School of Psychiatry, University of New South Wales, Randwick, Australia (Roberts, Ridgway, Leung, Mitchell); Department of Clinical Neurosciences, University of Cambridge, and Cambridge University Hospitals NHS Foundation Trust, Cambridge Biomedical Campus, Cambridge, U.K. (Perry); Medical Research Council Cognition and Brain Sciences Unit, University of Cambridge, Cambridge, U.K. (Perry); QIMR Berghofer Medical Research Institute, Brisbane, Australia (Perry, Breakspear); School of Psychology, College of Science, and Discipline of Psychiatry, College of Health and Medicine, University of Newcastle, Newcastle, Australia (Campbell, Breakspear); Neuroscience Research Australia, Randwick, Australia (Lenroot); University of New Mexico, Albuquerque (Lenroot).

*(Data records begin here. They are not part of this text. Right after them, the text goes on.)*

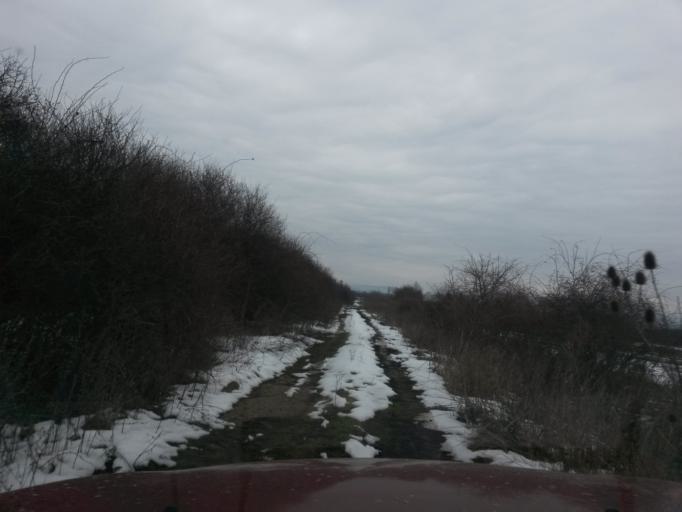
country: SK
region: Kosicky
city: Vinne
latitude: 48.7430
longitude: 22.0241
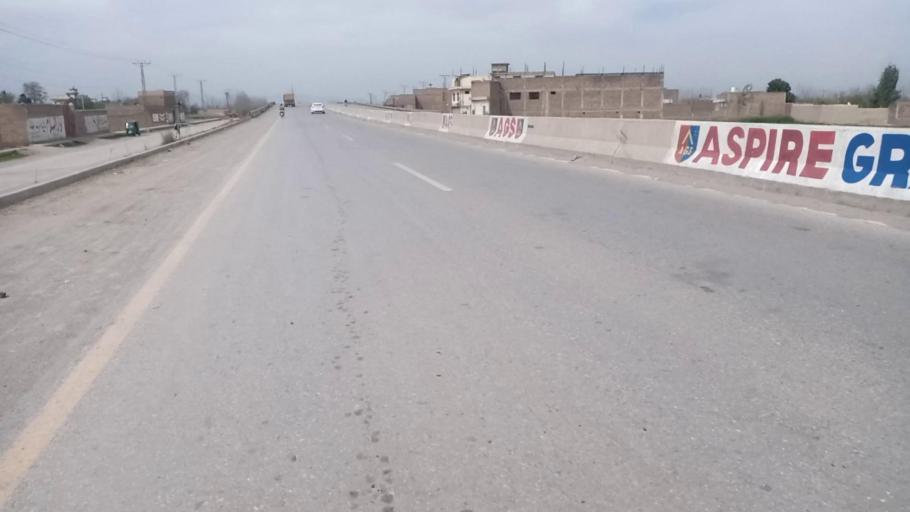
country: PK
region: Khyber Pakhtunkhwa
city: Peshawar
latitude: 34.0471
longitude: 71.6154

Am J Psychiatry. 2022 May;179(5):350-361. doi: 10.1176/appi.ajp.21010047. Epub 2022 Mar 28.
Recent studies of patients with bipolar disorder or at high genetic risk reveal structural dysconnections among key brain networks supporting cognitive and affective processes. Understanding the longitudinal trajectories of these networks across the peak age range of bipolar disorder onset could inform mechanisms of illness onset or resilience.

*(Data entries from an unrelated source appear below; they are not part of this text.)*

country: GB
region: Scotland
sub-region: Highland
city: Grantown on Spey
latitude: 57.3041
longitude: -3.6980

Longitudinal diffusion-weighted MRI and phenotypic data were acquired at baseline and after 2 years in 183 individuals ages 12-30 years in two cohorts: 97 unaffected individuals with a first-degree relative with bipolar disorder (the high-risk group) and 86 individuals with no family history of mental illness (the control group). Whole-brain structural networks were derived using tractography, and longitudinal changes in these networks were studied using network-based statistics and mixed linear models.

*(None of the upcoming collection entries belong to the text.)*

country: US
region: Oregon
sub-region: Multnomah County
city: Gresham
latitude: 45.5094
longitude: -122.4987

Both groups showed widespread longitudinal changes, comprising both increases and decreases in structural connectivity, consistent with a shared neurodevelopmental process. On top of these shared changes, high-risk participants showed weakening of connectivity in a network encompassing the left inferior and middle frontal areas, left striatal and thalamic structures, the left fusiform, and right parietal and occipital regions. Connections among these regions strengthened in the control group, whereas they weakened in the high-risk group, shifting toward a cohort with established bipolar disorder. There was marginal evidence for even greater network weakening in those who had their first manic or hypomanic episode before follow-up.
Neurodevelopment from adolescence into early adulthood is associated with a substantial reorganization of structural brain networks. Differences in these maturational processes occur in a multisystem network in individuals at high genetic risk of bipolar disorder. This may represent a novel candidate to understand resilience and predict conversion to bipolar disorder.
最近对双相情感障碍患者或遗传风险较高的患者的研究揭示了支持认知和情感过程的关键大脑网络之间的结构连接中断。了解这些网络在双相情感障碍发病高峰期的纵向轨迹,可以为发病机制或恢复能力提供信息。
在两个队列中,对 183 名年龄在 12-30 岁的个体,在基线时和 2 年后,分别采集了纵向弥散加权 MRI 和表型数据:一个队列由 97 名无家族精神病史的个体组成(高风险组),其一级亲属有双相情感障碍;另一个队列由 86 名个体组成(对照组),其一级亲属无精神病史。使用轨迹追踪法得出全脑结构网络,并用基于网络的统计学和混合线性模型研究这些网络的纵向变化。
两组均表现出广泛的纵向变化,包括结构连接的增加和减少,这与共同的神经发育过程一致。在这些共同变化的基础上,高风险组的一个包括左侧额中回和额下回、左侧纹状体和丘脑结构、左侧梭状回以及右侧顶叶和枕叶区域的网络的连接强度减弱。对照组中这些区域的连接增强,而高风险组中这些区域的连接减弱,向已确诊为双相情感障碍的队列转移。在随访前有首次躁狂或轻躁狂发作的患者中,网络进一步减弱的证据更为充分。
从青春期到成年早期的神经发育与结构大脑网络的大量重组有关。在遗传上易患双相情感障碍的个体中,这些成熟过程的差异发生在一个多系统网络中。这可能代表了一种新的候选物,可用于理解恢复能力和预测双相情感障碍的转化。